SELECTED EXCERPT:
As the years passed, he was also barred from the military, further education, and prohibited from all professions. He was a second class citizen of Germany.
He apprenticed as a machinist. At a required visit to a government-run job center, his assigned vocational counselor, a member of the SS, informed that he could be of great service to Germany. There would be a great demand for technically trained Germans to go to Africa to train and develop an African workforce when Germany reclaimed its African colonies.


Of course, they lost the war and didn’t reclaim the colonies. After the war, Hans saved himself and his mother from starving by playing the saxophone for American merchant seamen in Hamburg clubs. In 1947, he immigrated to the United States. He spent two years as a paratrooper in the 82nd Airborne Division in Korea, and became a naturalized U.S. citizen in 1950. He gained a degree in journalism under the GI Bill, and eventually became managing editor of Ebony magazine. He died on his 87th birthday in Jacksonville, Florida.
The Nazis were quick to kill anyone who wasn’t part of their ideal Aryan race. Why do you suppose they left a young black boy alone?

1 comment:

  1. Very interesting article again. I can't imagine why they left him alone. With their mindset, you'd think he'd be the first one deported. It must have been a very lonely life for him until he immigrated to the US.

WHAT YOU NEED TO DO: Retype the passage about Hans, starting with "Of course, they" and going on through "black boy alone?". The rows have nothing to do with the passage about Hans.

SUPPLIED INFORMATION:
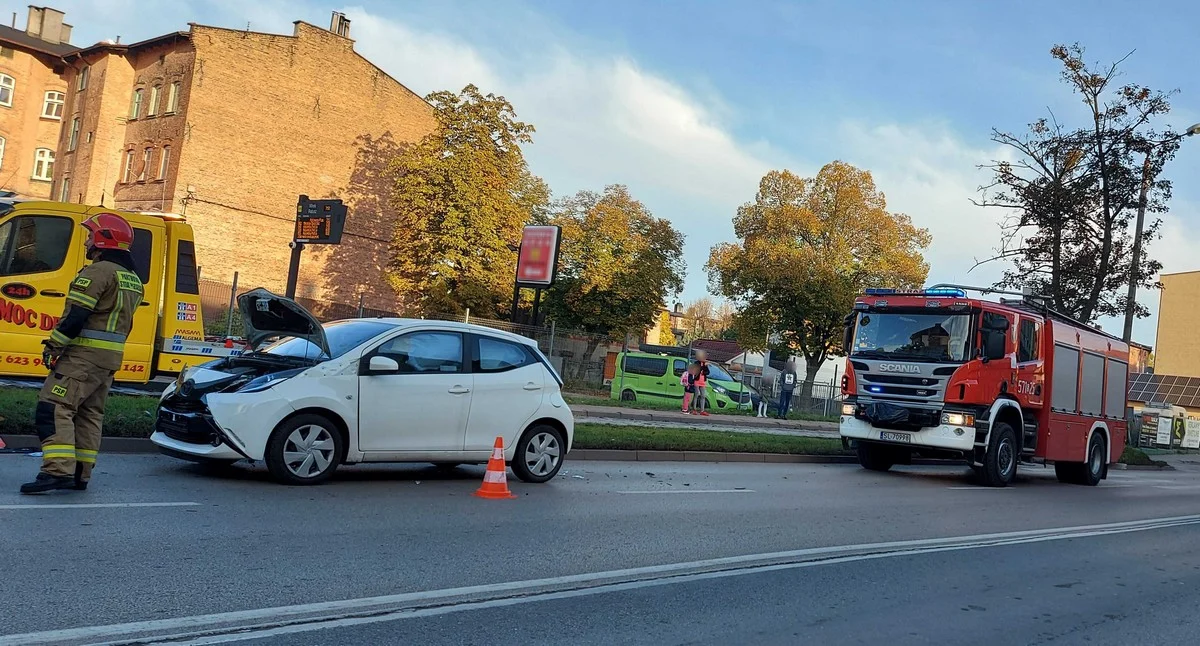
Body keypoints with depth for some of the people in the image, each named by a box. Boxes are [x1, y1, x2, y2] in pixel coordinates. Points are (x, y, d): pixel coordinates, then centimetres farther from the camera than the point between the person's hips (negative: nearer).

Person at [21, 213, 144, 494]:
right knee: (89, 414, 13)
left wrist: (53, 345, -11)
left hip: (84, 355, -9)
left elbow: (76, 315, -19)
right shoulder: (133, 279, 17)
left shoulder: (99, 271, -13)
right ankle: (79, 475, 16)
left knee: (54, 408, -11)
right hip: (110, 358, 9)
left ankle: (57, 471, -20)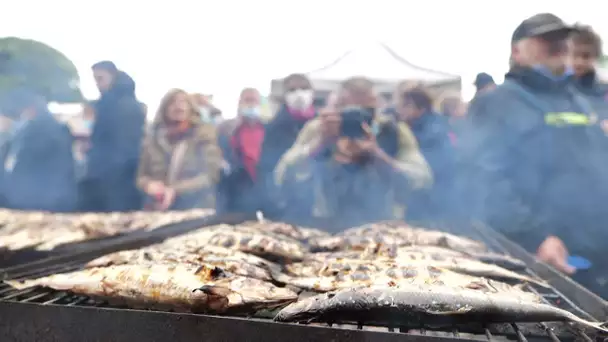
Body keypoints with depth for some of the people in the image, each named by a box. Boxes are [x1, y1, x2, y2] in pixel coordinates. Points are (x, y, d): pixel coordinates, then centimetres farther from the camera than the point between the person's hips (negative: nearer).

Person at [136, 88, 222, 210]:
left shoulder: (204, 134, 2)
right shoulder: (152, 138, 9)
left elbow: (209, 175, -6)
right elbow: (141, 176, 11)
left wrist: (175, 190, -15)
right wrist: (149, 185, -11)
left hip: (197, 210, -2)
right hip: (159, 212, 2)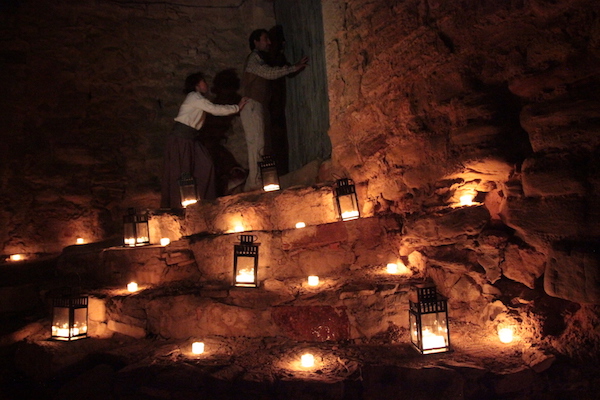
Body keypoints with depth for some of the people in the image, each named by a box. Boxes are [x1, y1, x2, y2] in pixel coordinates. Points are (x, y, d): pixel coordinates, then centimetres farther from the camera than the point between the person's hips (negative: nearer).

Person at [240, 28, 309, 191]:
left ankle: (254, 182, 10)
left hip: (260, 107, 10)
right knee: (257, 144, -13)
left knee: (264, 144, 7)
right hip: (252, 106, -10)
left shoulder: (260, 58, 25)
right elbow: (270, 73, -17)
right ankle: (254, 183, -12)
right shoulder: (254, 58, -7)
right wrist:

EXPECTED ANSWER:
Of course, they lost the war and didn’t reclaim the colonies. After the war, Hans saved himself and his mother from starving by playing the saxophone for American merchant seamen in Hamburg clubs. In 1947, he immigrated to the United States. He spent two years as a paratrooper in the 82nd Airborne Division in Korea, and became a naturalized U.S. citizen in 1950. He gained a degree in journalism under the GI Bill, and eventually became managing editor of Ebony magazine. He died on his 87th birthday in Jacksonville, Florida.
The Nazis were quick to kill anyone who wasn’t part of their ideal Aryan race. Why do you suppose they left a young black boy alone?